_Exercise_. Could you reproduce every record below exactly as written?

_Record extracts_.
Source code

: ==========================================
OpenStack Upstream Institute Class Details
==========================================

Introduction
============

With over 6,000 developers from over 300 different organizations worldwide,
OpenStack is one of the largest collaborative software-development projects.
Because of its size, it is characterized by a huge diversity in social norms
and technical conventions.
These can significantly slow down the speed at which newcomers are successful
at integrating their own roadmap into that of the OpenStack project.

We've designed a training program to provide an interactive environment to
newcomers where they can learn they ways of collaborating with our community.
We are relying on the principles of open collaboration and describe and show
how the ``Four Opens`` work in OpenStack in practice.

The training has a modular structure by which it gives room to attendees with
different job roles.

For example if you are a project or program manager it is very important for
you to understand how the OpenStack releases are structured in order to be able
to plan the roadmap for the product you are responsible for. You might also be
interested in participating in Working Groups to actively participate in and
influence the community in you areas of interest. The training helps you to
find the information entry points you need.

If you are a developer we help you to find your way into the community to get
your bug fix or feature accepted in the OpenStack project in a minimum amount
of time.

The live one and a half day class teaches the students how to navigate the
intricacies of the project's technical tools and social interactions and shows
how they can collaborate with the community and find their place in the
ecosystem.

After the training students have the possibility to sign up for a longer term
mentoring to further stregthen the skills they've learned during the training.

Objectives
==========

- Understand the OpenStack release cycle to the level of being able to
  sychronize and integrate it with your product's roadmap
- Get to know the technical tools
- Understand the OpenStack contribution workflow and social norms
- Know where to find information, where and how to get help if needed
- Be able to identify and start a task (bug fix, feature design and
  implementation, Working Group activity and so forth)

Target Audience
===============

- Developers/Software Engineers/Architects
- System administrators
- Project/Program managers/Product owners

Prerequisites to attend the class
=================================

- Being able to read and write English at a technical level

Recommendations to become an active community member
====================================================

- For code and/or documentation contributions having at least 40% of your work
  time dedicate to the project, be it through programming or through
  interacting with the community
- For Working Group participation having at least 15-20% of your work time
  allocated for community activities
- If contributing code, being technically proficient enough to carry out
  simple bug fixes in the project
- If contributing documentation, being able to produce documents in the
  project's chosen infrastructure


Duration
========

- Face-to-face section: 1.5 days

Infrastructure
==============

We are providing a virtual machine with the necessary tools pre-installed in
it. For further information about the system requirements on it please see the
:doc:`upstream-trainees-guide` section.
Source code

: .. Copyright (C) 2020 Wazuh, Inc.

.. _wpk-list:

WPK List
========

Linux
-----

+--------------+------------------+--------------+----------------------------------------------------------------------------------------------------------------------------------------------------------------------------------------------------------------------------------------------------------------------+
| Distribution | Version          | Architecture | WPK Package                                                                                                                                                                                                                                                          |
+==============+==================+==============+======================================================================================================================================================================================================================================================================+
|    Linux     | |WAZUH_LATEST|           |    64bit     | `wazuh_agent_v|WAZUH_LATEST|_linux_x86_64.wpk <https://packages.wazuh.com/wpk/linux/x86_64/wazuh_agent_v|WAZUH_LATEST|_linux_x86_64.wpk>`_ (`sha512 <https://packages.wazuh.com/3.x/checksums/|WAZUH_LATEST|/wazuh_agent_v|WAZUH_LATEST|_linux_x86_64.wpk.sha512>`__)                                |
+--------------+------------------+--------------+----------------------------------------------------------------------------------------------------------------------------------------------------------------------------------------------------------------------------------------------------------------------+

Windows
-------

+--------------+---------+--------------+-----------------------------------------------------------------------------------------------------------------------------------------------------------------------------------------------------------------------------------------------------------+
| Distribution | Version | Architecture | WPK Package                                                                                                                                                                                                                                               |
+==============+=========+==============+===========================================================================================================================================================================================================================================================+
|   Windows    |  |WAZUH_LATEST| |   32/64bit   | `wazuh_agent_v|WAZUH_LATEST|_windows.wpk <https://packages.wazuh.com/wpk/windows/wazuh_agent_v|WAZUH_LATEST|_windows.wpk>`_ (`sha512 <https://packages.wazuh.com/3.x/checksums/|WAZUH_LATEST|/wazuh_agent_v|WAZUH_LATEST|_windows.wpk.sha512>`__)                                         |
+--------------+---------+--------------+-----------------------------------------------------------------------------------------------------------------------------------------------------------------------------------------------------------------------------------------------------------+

_Answer to this exercise_.
Source code

: ==========================================
OpenStack Upstream Institute Class Details
==========================================

Introduction
============

With over 6,000 developers from over 300 different organizations worldwide,
OpenStack is one of the largest collaborative software-development projects.
Because of its size, it is characterized by a huge diversity in social norms
and technical conventions.
These can significantly slow down the speed at which newcomers are successful
at integrating their own roadmap into that of the OpenStack project.

We've designed a training program to provide an interactive environment to
newcomers where they can learn they ways of collaborating with our community.
We are relying on the principles of open collaboration and describe and show
how the ``Four Opens`` work in OpenStack in practice.

The training has a modular structure by which it gives room to attendees with
different job roles.

For example if you are a project or program manager it is very important for
you to understand how the OpenStack releases are structured in order to be able
to plan the roadmap for the product you are responsible for. You might also be
interested in participating in Working Groups to actively participate in and
influence the community in you areas of interest. The training helps you to
find the information entry points you need.

If you are a developer we help you to find your way into the community to get
your bug fix or feature accepted in the OpenStack project in a minimum amount
of time.

The live one and a half day class teaches the students how to navigate the
intricacies of the project's technical tools and social interactions and shows
how they can collaborate with the community and find their place in the
ecosystem.

After the training students have the possibility to sign up for a longer term
mentoring to further stregthen the skills they've learned during the training.

Objectives
==========

- Understand the OpenStack release cycle to the level of being able to
  sychronize and integrate it with your product's roadmap
- Get to know the technical tools
- Understand the OpenStack contribution workflow and social norms
- Know where to find information, where and how to get help if needed
- Be able to identify and start a task (bug fix, feature design and
  implementation, Working Group activity and so forth)

Target Audience
===============

- Developers/Software Engineers/Architects
- System administrators
- Project/Program managers/Product owners

Prerequisites to attend the class
=================================

- Being able to read and write English at a technical level

Recommendations to become an active community member
====================================================

- For code and/or documentation contributions having at least 40% of your work
  time dedicate to the project, be it through programming or through
  interacting with the community
- For Working Group participation having at least 15-20% of your work time
  allocated for community activities
- If contributing code, being technically proficient enough to carry out
  simple bug fixes in the project
- If contributing documentation, being able to produce documents in the
  project's chosen infrastructure


Duration
========

- Face-to-face section: 1.5 days

Infrastructure
==============

We are providing a virtual machine with the necessary tools pre-installed in
it. For further information about the system requirements on it please see the
:doc:`upstream-trainees-guide` section.
Source code

: .. Copyright (C) 2020 Wazuh, Inc.

.. _wpk-list:

WPK List
========

Linux
-----

+--------------+------------------+--------------+----------------------------------------------------------------------------------------------------------------------------------------------------------------------------------------------------------------------------------------------------------------------+
| Distribution | Version          | Architecture | WPK Package                                                                                                                                                                                                                                                          |
+==============+==================+==============+======================================================================================================================================================================================================================================================================+
|    Linux     | |WAZUH_LATEST|           |    64bit     | `wazuh_agent_v|WAZUH_LATEST|_linux_x86_64.wpk <https://packages.wazuh.com/wpk/linux/x86_64/wazuh_agent_v|WAZUH_LATEST|_linux_x86_64.wpk>`_ (`sha512 <https://packages.wazuh.com/3.x/checksums/|WAZUH_LATEST|/wazuh_agent_v|WAZUH_LATEST|_linux_x86_64.wpk.sha512>`__)                                |
+--------------+------------------+--------------+----------------------------------------------------------------------------------------------------------------------------------------------------------------------------------------------------------------------------------------------------------------------+

Windows
-------

+--------------+---------+--------------+-----------------------------------------------------------------------------------------------------------------------------------------------------------------------------------------------------------------------------------------------------------+
| Distribution | Version | Architecture | WPK Package                                                                                                                                                                                                                                               |
+==============+=========+==============+===========================================================================================================================================================================================================================================================+
|   Windows    |  |WAZUH_LATEST| |   32/64bit   | `wazuh_agent_v|WAZUH_LATEST|_windows.wpk <https://packages.wazuh.com/wpk/windows/wazuh_agent_v|WAZUH_LATEST|_windows.wpk>`_ (`sha512 <https://packages.wazuh.com/3.x/checksums/|WAZUH_LATEST|/wazuh_agent_v|WAZUH_LATEST|_windows.wpk.sha512>`__)                                         |
+--------------+---------+--------------+-----------------------------------------------------------------------------------------------------------------------------------------------------------------------------------------------------------------------------------------------------------+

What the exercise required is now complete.